Bounding boxes with keypoints
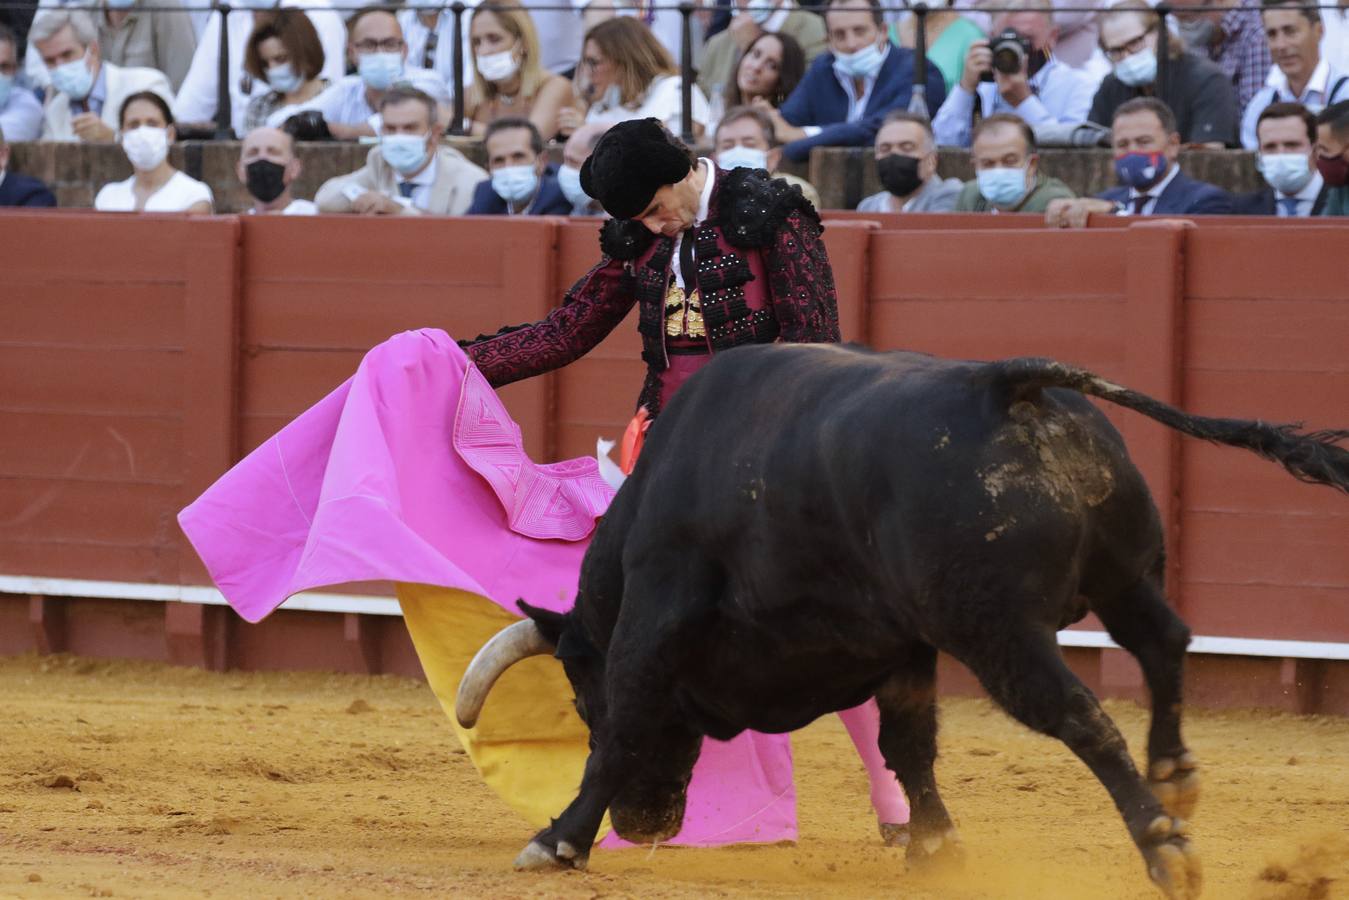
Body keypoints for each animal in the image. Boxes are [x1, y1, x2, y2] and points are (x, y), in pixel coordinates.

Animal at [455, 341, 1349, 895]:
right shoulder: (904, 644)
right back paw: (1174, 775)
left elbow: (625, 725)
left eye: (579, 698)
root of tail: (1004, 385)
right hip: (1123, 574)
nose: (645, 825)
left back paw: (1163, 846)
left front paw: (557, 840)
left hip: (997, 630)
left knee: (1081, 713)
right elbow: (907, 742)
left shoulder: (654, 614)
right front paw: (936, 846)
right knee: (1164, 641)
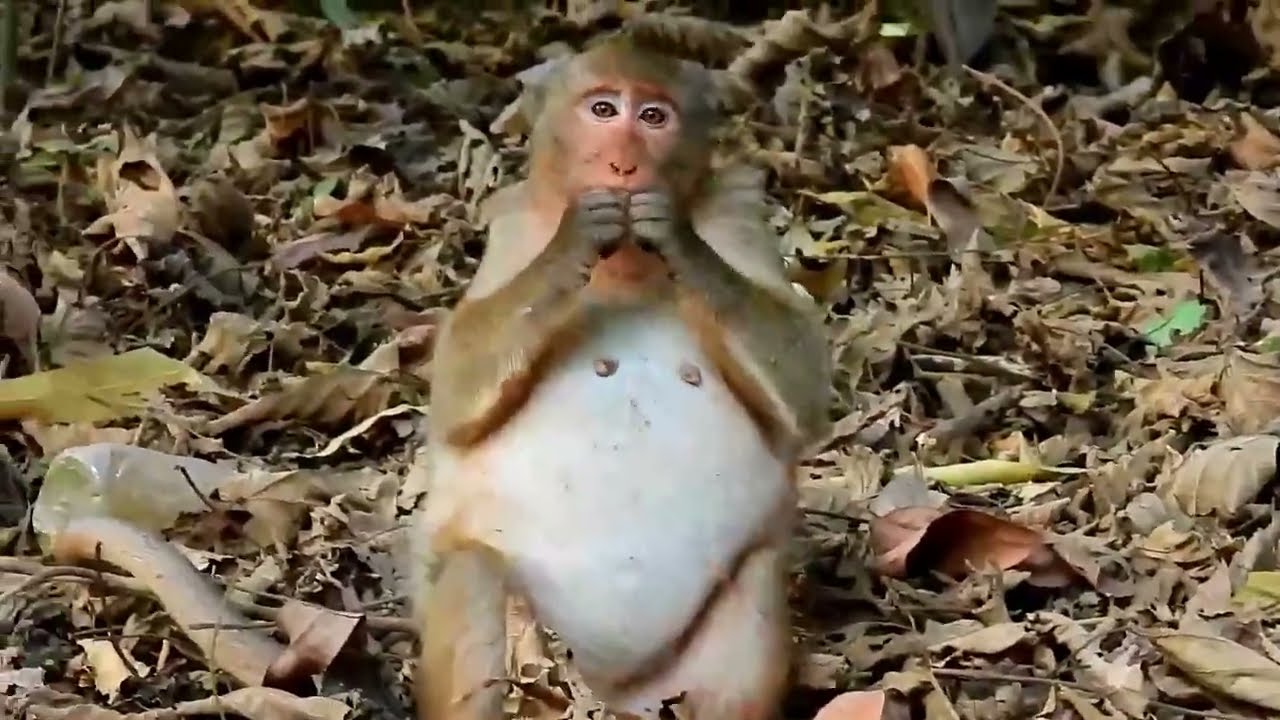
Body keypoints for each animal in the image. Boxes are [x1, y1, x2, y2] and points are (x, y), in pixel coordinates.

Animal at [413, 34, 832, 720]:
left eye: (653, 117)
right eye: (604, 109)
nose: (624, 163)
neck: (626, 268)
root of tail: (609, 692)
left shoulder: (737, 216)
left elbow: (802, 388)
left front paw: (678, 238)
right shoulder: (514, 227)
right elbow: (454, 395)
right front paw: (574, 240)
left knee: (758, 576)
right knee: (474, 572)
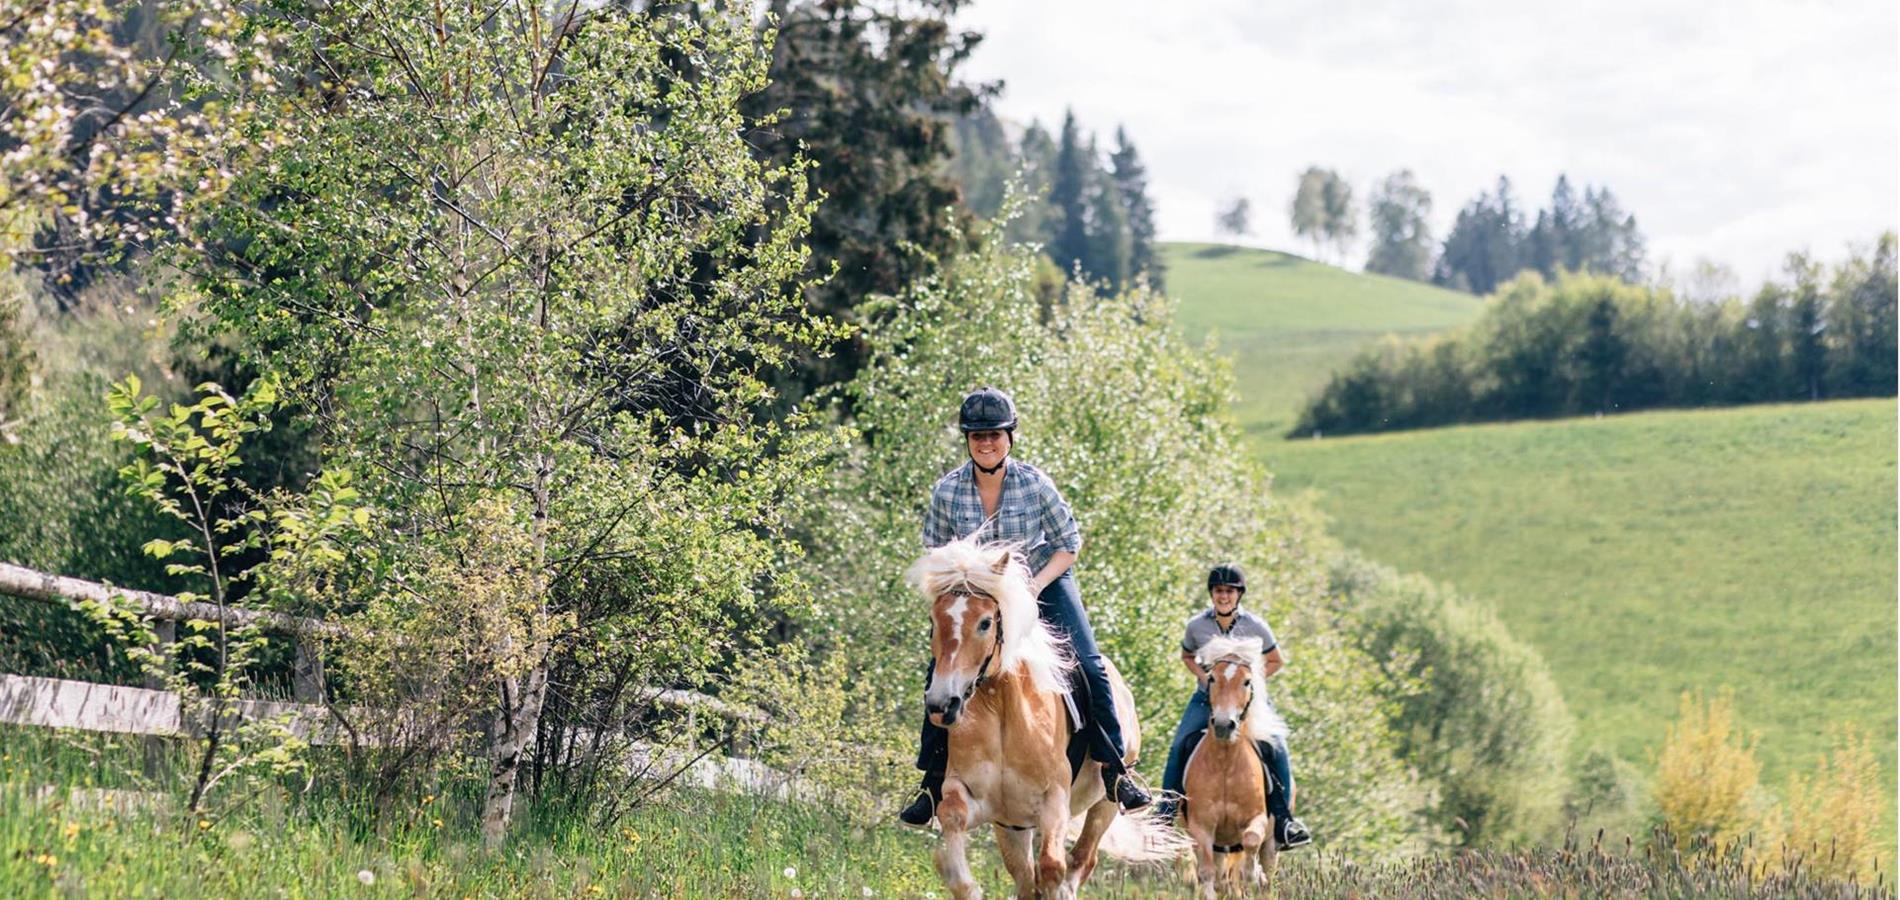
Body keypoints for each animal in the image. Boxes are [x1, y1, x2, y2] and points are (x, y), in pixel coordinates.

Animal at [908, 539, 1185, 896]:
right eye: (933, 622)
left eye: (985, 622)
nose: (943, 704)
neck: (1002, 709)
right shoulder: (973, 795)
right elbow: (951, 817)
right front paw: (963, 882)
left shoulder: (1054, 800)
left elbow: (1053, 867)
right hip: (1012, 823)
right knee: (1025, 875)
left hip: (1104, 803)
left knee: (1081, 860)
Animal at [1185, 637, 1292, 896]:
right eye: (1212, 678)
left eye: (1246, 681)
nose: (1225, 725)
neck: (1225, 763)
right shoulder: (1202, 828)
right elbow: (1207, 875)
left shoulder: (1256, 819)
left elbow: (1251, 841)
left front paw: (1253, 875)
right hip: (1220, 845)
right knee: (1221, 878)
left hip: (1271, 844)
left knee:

* _What to do_
Report all lines above with "shoulder".

* _Response for this exercise_
right shoulder: (904, 644)
left shoulder: (654, 614)
left shoulder: (737, 216)
right shoulder: (514, 227)
right shoulder: (973, 795)
left shoulder: (1054, 800)
right shoulder: (1202, 828)
left shoulder: (1256, 819)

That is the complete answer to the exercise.